▶ The task
Please extract the lines below, from the very first one through the line that contains "genus: Anas". Reproduce each of them word for word.

▶ Data section
"""
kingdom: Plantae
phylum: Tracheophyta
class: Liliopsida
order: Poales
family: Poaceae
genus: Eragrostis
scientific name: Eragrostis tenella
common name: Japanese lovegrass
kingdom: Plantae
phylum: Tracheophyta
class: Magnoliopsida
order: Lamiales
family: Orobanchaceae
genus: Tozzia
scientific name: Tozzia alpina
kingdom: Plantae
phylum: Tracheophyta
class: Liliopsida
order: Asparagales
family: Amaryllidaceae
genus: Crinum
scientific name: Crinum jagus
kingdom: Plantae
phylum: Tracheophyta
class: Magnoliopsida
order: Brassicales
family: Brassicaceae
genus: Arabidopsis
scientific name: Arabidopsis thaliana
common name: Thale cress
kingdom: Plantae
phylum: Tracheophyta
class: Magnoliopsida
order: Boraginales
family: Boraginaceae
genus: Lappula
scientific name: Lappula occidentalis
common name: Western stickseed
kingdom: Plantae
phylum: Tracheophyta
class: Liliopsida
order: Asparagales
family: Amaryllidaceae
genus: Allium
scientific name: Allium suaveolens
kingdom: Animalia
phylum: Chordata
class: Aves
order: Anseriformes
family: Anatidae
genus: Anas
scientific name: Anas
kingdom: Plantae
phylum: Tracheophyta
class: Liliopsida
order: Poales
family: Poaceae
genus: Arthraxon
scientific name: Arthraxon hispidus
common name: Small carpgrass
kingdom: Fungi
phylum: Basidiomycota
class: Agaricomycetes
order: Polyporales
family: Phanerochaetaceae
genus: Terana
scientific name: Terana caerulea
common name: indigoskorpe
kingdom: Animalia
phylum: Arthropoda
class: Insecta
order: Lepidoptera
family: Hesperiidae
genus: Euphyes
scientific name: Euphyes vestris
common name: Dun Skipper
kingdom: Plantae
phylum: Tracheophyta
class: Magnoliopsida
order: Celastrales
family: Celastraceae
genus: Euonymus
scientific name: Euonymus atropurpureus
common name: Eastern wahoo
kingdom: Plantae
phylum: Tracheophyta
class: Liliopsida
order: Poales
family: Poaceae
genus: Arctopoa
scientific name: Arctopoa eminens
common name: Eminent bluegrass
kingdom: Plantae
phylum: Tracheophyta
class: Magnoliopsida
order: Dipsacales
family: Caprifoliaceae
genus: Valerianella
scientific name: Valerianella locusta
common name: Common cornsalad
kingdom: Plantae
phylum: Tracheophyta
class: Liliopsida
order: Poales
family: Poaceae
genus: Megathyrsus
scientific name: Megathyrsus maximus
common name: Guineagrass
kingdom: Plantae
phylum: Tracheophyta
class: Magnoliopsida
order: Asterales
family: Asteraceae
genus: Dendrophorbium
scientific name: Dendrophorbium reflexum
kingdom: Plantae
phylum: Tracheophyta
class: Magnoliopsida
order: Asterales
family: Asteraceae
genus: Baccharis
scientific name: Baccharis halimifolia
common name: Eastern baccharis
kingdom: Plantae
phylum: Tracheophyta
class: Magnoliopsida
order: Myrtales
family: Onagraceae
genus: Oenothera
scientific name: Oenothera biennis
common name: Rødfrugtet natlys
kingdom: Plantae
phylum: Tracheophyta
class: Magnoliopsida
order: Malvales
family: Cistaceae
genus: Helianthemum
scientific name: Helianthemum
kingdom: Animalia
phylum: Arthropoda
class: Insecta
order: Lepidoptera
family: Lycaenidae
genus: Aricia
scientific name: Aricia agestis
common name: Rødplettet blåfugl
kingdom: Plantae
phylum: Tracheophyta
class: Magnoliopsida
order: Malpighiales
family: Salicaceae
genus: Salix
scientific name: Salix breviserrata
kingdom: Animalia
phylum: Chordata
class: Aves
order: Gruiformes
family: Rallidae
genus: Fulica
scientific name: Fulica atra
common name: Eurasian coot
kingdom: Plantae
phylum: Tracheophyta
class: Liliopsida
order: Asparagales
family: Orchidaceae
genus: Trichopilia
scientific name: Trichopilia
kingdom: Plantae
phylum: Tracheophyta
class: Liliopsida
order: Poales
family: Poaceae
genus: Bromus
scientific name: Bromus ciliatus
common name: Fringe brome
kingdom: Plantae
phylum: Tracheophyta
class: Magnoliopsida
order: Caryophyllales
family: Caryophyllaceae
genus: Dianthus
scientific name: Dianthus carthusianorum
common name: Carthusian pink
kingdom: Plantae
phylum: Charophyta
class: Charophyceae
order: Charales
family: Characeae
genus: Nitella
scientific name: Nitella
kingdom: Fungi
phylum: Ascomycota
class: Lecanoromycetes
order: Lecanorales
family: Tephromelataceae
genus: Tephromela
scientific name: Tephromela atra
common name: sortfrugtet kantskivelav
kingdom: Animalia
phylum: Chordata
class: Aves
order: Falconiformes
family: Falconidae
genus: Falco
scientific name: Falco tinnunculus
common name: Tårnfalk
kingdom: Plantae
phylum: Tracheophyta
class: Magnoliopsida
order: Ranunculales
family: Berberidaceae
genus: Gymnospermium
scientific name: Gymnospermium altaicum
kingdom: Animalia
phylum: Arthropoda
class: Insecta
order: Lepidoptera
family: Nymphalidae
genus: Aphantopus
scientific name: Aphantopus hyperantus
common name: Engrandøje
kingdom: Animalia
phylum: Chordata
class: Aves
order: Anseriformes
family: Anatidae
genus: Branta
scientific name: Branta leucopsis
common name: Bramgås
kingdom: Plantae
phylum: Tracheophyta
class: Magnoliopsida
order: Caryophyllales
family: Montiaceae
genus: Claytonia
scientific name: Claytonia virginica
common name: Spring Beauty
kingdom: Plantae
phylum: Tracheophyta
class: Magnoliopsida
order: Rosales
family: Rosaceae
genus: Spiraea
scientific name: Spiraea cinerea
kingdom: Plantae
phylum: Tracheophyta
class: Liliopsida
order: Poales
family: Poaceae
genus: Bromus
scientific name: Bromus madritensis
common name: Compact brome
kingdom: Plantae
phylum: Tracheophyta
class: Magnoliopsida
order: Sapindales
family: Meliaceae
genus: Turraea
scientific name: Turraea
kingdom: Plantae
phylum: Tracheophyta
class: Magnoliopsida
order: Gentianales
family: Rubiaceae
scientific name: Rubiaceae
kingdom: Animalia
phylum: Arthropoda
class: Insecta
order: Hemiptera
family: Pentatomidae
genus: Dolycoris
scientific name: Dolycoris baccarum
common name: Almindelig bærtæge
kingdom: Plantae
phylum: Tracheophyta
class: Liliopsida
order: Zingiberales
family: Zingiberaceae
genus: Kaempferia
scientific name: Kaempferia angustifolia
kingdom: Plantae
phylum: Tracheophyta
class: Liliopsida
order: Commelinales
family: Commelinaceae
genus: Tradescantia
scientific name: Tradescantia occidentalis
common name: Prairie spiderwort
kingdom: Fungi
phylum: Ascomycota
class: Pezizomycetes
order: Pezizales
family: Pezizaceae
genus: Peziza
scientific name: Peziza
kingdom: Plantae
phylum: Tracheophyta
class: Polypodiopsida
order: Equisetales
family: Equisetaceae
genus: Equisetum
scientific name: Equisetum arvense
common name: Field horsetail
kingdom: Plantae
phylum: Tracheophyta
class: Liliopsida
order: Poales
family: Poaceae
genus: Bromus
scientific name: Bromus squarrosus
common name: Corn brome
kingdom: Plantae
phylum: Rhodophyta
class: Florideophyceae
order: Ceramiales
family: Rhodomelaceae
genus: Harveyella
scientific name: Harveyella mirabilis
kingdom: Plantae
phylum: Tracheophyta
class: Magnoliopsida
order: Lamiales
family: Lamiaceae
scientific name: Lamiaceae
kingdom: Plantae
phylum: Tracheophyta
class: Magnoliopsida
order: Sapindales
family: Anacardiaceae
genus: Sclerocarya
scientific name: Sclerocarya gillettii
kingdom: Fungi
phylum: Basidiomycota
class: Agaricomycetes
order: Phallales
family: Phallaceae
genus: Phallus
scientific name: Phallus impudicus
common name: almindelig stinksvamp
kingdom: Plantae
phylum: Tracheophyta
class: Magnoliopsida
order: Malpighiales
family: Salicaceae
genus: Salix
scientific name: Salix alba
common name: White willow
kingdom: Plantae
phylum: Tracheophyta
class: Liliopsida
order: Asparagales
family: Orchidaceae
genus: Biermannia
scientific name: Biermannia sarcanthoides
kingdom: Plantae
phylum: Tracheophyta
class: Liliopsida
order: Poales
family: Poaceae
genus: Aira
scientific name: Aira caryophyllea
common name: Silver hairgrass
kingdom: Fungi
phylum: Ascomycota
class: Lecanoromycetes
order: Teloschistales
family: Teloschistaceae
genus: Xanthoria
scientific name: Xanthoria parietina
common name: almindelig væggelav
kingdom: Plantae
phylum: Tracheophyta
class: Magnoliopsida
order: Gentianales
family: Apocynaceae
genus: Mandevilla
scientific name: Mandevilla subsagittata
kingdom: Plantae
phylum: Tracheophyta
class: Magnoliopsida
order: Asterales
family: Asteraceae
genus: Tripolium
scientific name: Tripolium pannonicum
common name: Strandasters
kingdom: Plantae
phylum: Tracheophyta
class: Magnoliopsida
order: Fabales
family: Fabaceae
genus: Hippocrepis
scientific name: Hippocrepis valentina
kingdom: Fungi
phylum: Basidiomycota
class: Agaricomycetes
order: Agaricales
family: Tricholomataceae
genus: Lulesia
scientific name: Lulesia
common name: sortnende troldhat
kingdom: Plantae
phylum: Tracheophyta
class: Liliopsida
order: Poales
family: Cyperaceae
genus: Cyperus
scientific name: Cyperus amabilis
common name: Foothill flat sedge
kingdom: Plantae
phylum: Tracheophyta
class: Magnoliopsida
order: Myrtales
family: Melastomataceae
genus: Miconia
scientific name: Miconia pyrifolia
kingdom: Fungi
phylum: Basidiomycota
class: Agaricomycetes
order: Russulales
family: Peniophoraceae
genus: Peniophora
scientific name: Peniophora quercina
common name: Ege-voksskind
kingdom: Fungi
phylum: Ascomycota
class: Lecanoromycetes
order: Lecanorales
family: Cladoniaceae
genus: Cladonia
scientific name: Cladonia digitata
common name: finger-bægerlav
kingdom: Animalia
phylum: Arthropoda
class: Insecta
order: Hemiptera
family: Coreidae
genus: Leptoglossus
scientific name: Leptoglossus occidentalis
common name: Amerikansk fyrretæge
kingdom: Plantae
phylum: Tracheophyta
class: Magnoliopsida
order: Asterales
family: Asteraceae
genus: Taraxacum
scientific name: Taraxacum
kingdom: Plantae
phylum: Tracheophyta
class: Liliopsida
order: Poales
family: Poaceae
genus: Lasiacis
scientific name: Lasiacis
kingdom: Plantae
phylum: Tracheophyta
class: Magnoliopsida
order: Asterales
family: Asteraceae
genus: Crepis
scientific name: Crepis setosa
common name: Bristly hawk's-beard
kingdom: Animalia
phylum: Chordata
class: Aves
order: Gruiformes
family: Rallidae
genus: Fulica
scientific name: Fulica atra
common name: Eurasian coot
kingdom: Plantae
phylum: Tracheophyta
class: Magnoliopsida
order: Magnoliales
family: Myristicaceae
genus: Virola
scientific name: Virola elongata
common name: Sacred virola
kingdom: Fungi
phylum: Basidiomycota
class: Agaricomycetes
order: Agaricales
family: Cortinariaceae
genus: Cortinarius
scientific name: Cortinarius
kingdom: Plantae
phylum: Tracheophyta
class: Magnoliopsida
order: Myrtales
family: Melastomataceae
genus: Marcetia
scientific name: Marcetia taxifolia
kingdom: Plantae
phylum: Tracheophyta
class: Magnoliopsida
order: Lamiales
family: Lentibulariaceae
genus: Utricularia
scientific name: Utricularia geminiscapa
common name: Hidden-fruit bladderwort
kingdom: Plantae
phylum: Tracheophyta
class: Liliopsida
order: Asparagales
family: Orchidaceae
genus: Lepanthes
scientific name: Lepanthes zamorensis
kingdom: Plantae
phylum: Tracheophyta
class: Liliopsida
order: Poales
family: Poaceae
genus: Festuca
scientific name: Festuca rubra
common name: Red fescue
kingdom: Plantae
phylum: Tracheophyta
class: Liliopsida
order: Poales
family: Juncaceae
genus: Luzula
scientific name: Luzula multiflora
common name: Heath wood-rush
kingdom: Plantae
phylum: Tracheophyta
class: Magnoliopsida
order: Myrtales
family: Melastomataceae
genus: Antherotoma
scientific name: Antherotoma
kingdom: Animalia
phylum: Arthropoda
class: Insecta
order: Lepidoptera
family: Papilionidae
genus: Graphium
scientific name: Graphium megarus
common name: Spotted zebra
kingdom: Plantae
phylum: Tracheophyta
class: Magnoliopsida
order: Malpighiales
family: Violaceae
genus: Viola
"""
▶ Response to the exercise
kingdom: Plantae
phylum: Tracheophyta
class: Liliopsida
order: Poales
family: Poaceae
genus: Eragrostis
scientific name: Eragrostis tenella
common name: Japanese lovegrass
kingdom: Plantae
phylum: Tracheophyta
class: Magnoliopsida
order: Lamiales
family: Orobanchaceae
genus: Tozzia
scientific name: Tozzia alpina
kingdom: Plantae
phylum: Tracheophyta
class: Liliopsida
order: Asparagales
family: Amaryllidaceae
genus: Crinum
scientific name: Crinum jagus
kingdom: Plantae
phylum: Tracheophyta
class: Magnoliopsida
order: Brassicales
family: Brassicaceae
genus: Arabidopsis
scientific name: Arabidopsis thaliana
common name: Thale cress
kingdom: Plantae
phylum: Tracheophyta
class: Magnoliopsida
order: Boraginales
family: Boraginaceae
genus: Lappula
scientific name: Lappula occidentalis
common name: Western stickseed
kingdom: Plantae
phylum: Tracheophyta
class: Liliopsida
order: Asparagales
family: Amaryllidaceae
genus: Allium
scientific name: Allium suaveolens
kingdom: Animalia
phylum: Chordata
class: Aves
order: Anseriformes
family: Anatidae
genus: Anas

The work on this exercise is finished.